Les professionnels de santé, hôpitaux et médecins, sont largement appelés à débrayer. La coalition Action praticiens hôpital (APH) invite les médecins à soutenir le mouvement. Dans les établissements hospitaliers, l’administration peut réquisitionner certains personnels afin d’assurer la continuité des soins.

Les pharmacies seront également touchées. Les deux principaux syndicats du secteur, l’USPO et la FSPF, ont appelé à une fermeture massive des officines pour protester contre la baisse du plafond des remises commerciales sur les médicaments génériques. Selon l’USPO, plus de 90 % des pharmacies devraient rester fermées jeudi. Les kinésithérapeutes participent aussi à la grève, fermant leurs cabinets pour la journée.

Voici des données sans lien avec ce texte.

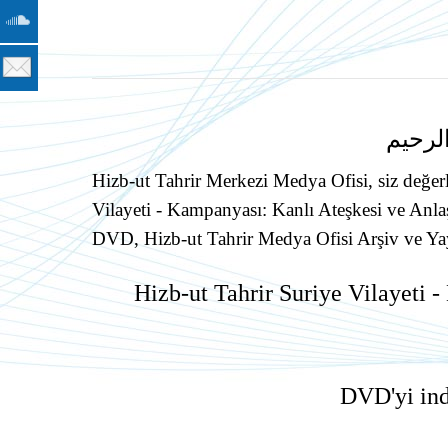
لرحيم
Hizb-ut Tahrir Merkezi Medya Ofisi, siz değerli
Vilayeti - Kampanyası: Kanlı Ateşkesi ve An
DVD, Hizb-ut Tahrir Medya Ofisi Arşiv ve Yay
Hizb-ut Tahrir Suriye Vilayeti 
DVD'yi ind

Les secteurs de énergie, la chimie et l’agriculture également mobilisés

Dans l’énergie, la CFE-Energie, principal syndicat d’EDF, appelle à débrayer pendant une heure ou à rejoindre les cortèges syndicaux. La CGT et la CFDT rejoignent ce mouvement dans les industries électriques et gazières.

Dans la chimie, plus de 150 appels à la grève ont été recensés dans des entreprises telles que TotalEnergies, Sanofi, Arkema, Air Liquide et Kem One. Dans certains sites, des rassemblements sont organisés en matinée, notamment devant le site Sanofi de Maisons-Alfort (Val-de-Marne).

En agriculture, la Confédération paysanne appelle les agriculteurs à se mobiliser sur tout le territoire pour réclamer plus de justice sociale, fiscale et environnementale. Elle alerte également sur le respect du droit de manifester face au déploiement policier annoncé.

Un dispositif d’État important

Les autorités redoutent la présence de plusieurs centaines de manifestants radicaux dans les grandes villes. À Paris, 1 000 black blocks sont attendus, et 8 000 sur l’ensemble du territoire, selon le ministère de l’Intérieur. Ces manifestants pourraient envisager des actions « coups de poing ».

Le dispositif de sécurité déployé sera massif, similaire à celui du 10 septembre : 80 000 policiers et gendarmes, 72 unités d’intervention spéciale (CRS et UFM), vingt-quatre engins blindés Centaure et dix canons à eau. Le préfet de police a exprimé ses inquiétudes sur la présence de casseurs à Paris, tandis que les autorités locales appellent à la vigilance et à la coordination avec les forces de l’ordre.